Nach 100 km habe ich dann in einem Dorf nach einem Uebernachtungsplatz gefragt, das wurde aber total ignoriert. Ist es in den anderen Laendern auch nicht so sauber, die Gastfreundschaft ist aber erheblich groesser. Da es zum Zelten einfach zu nass und kalt war, bin ich einfach durchgefahren. Dunkel wars, der Mond schien nicht helle, als ich in der naechsten grossen Stadt ankam. Da hatte ich dann recht viel Glueck, denn da war auch gleich ein Hotel, das mir eine nette Ukrainerin gleich gezeigt hat. Man muss gerechter weisse sagen, es gibt auch sehr freundliche Ukrainer, wie auch manchmal die Sonne scheint.

Nicht nur die lange Distanzen, auch sonst ist Radfahren hier ein Abenteuer. Entweder man faehrt auf Fernstrassen, hat Wegweiser und man weiss, wo man hinfaehrt, dann wird der Verkehr zum Abenteuer. Biegt man von der Fernstrasse ab, dann ist kaum mehr Verkehr, dafuer hat man keinerlei Wegweiser. Weder die Landkarte (aus Deutschland) noch die auf dem GPS ist brauchbar. Hier sind ueberhaupt keine Karten zu haben, ich habe in Odessa alles abgesucht. Wahrscheinlich wollen die gar nicht, dass jemand Fremdes sich hier zurecht findet, da koennte ja jeder kommen, ueberhaupt jetzt, wo man kein Visum mehr braucht.
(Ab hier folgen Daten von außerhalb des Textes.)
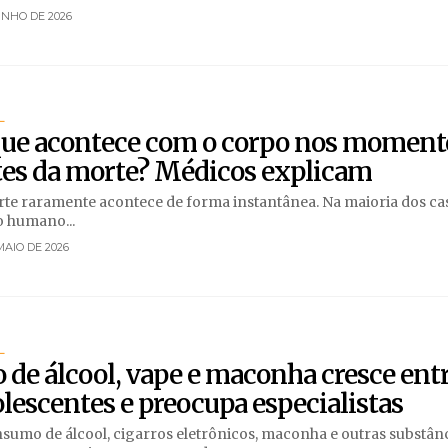
UNHO DE 2026
L
que acontece com o corpo nos moment
tes da morte? Médicos explicam
te raramente acontece de forma instantânea. Na maioria dos cas
 humano...
MAIO DE 2026
L
 de álcool, vape e maconha cresce ent
lescentes e preocupa especialistas
sumo de álcool, cigarros eletrônicos, maconha e outras substânc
Nachdem ich am vorherigen Tag lange genug das Abenteuer mit dem Verkehr hatte, bin ich nun das Wagnis mit der Wildnis eingegangen. Landschaftlich war es sehr schoen, an der Kueste des Schwarzen Meeres entlang. Aber leider habe ich mich auf einmal am Ende der Strasse befunden. Ich war voll davon ueberzeugt, dass das die Richtige sein muss, da es die einzig geteerte war und die Busse in die Richtung fuhren. Tja, der Teer hoerte auf und die Busse drehten um. Mir blieb auch nichts anderes uebrig. Schliesslich haben mir nette Ukrainer gesagt, ich muesse den Feldweg entlang, irgendwann wuerde ich dann schon in Kherson ankommen. Zum Glueck war die Strasse nach 5km wieder geteert und ich konnte die Landschaft wieder besser geniessen.
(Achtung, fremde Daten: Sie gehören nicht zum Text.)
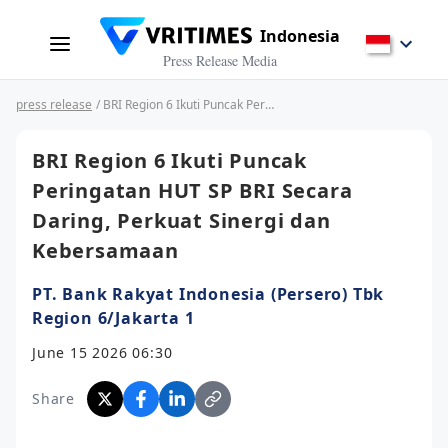
Indonesia
Press Release Media
press release
/ BRI Region 6 Ikuti Puncak Peringatan HUT SP BRI Secara Daring, Perkuat Sinergi dan Kebersamaan
BRI Region 6 Ikuti Puncak
Peringatan HUT SP BRI Secara
Daring, Perkuat Sinergi dan
Kebersamaan
PT. Bank Rakyat Indonesia (Persero) Tbk
Region 6/Jakarta 1
June 15 2026 06:30
Share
In Kherson hatte ich ueber den Hospitality Club meine erste private Einladung. Darauf war ich recht gespannt, wollte doch endlich mal mehr ueber dieses Volk heraus bekommen. Lussie wohnt mit ihrer Tochter und Enkelin in einer winzigen Wohnung im 6. Stock, bei ihr habe ich mich das erste mal willkommen gefuehlt. Die Enkelin war auch recht aufgeschlossen aber ihre Tochter kam ueberhaupt nicht aus ihrem Zimmer.

Ich meine jetzt wenigsten einen der Gruende fuer die Abneigung zu kenne. Lussie war "nur" in den osteuropaeischen Staaten, Ungarn, Estland, Letland, Russland. Fuer den Westen sie viel zu viele Papiere, es ist so gut wie unmoeglich. Jetzt kann ich mir vorstellen, dass ich fuer so manchen ein Dorn im Auge bin, ich die Deutsche, die fast frei ueberall herumradeln kann.